Otto stared down at the man, motionless. He reached into his sports jacket for his wallet. The attendant managed to control his flinch.
“Thank you.” Otto picked up his picture, paid for the car’s charge, added some vat-grown jerky and a couple of chocolate bars to his bill. He disliked American candy – it was all sugar, no cocoa in the chocolate – but he needed to eat something, and there was precious little else in the station. These people ate shit. “I am going to the falls. Do not follow me.” He stymied all further attempts at small talk, upsetting the attendant’s attempts to cover up for his lapse in bravery, and left.

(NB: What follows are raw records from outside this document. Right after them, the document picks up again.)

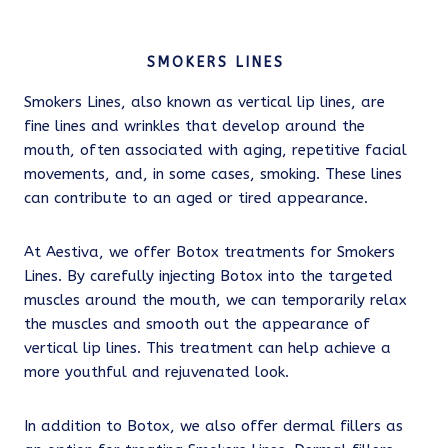
SMOKERS LINES
Smokers Lines, also known as vertical lip lines, are
fine lines and wrinkles that develop around the
mouth, often associated with aging, repetitive facial
movements, and, in some cases, smoking. These lines
can contribute to an aged or tired appearance.
At Aestiva, we offer Botox treatments for Smokers
Lines. By carefully injecting Botox into the targeted
muscles around the mouth, we can temporarily relax
the muscles and smooth out the appearance of
vertical lip lines. This treatment can help achieve a
more youthful and rejuvenated look.
In addition to Botox, we also offer dermal fillers as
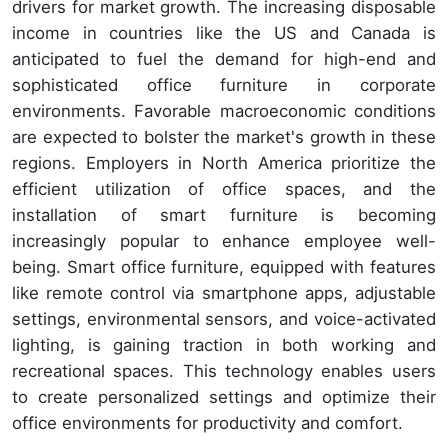
drivers for market growth. The increasing disposable
income in countries like the US and Canada is
anticipated to fuel the demand for high-end and
sophisticated office furniture in corporate
environments. Favorable macroeconomic conditions
are expected to bolster the market's growth in these
regions. Employers in North America prioritize the
efficient utilization of office spaces, and the
installation of smart furniture is becoming
increasingly popular to enhance employee well-
being. Smart office furniture, equipped with features
like remote control via smartphone apps, adjustable
settings, environmental sensors, and voice-activated
lighting, is gaining traction in both working and
recreational spaces. This technology enables users
to create personalized settings and optimize their
office environments for productivity and comfort.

Otto thought carefully before he tied himself back into the Grid. Chloe had to be here. It was worth the risk. He activated his mentaug’s full capabilities and reluctantly booted up his augmented reality overlay. With annoyance he swatted a dozen adverts from the air and spent three minutes updating his filters. The path to the waterfall was signposted clearly on the AR, about 300 metres down the road from the station. He followed the blinking directionals to a series of steps down from the road. Wooden sills packed with earth, they were well-maintained, hemmed in with split log railings. Evidently a popular
spot. The slope was steep. Otto walked down the steps, scanning the woods as he went. He was alone, nothing but birds in these woods. The splash of the falls became audible about halfway down. Otto went to the bottom and stood on the oval viewing platform by the riverside. The mountain was faulted, a knife-mark slash picked out with ferns and mosses growing in the damp air. The river was small, a child could have jumped it; but the falls were high, a drop of fifteen metres or so to a brown-black plunge pool fringed with more mossy rocks. The opposite bank was steeper than the slope he’d come down, almost a cliff. He doubted Valdaire would have crossed the river to climb that. She’d have tried for somewhere less visible and more accessible. He turned and walked back up the steps. He stopped at one or two likely looking places, his nearI running tracking software, but it had been raining heavily all the previous day, and any genetic trace of Valdaire that might have remained had long since washed away.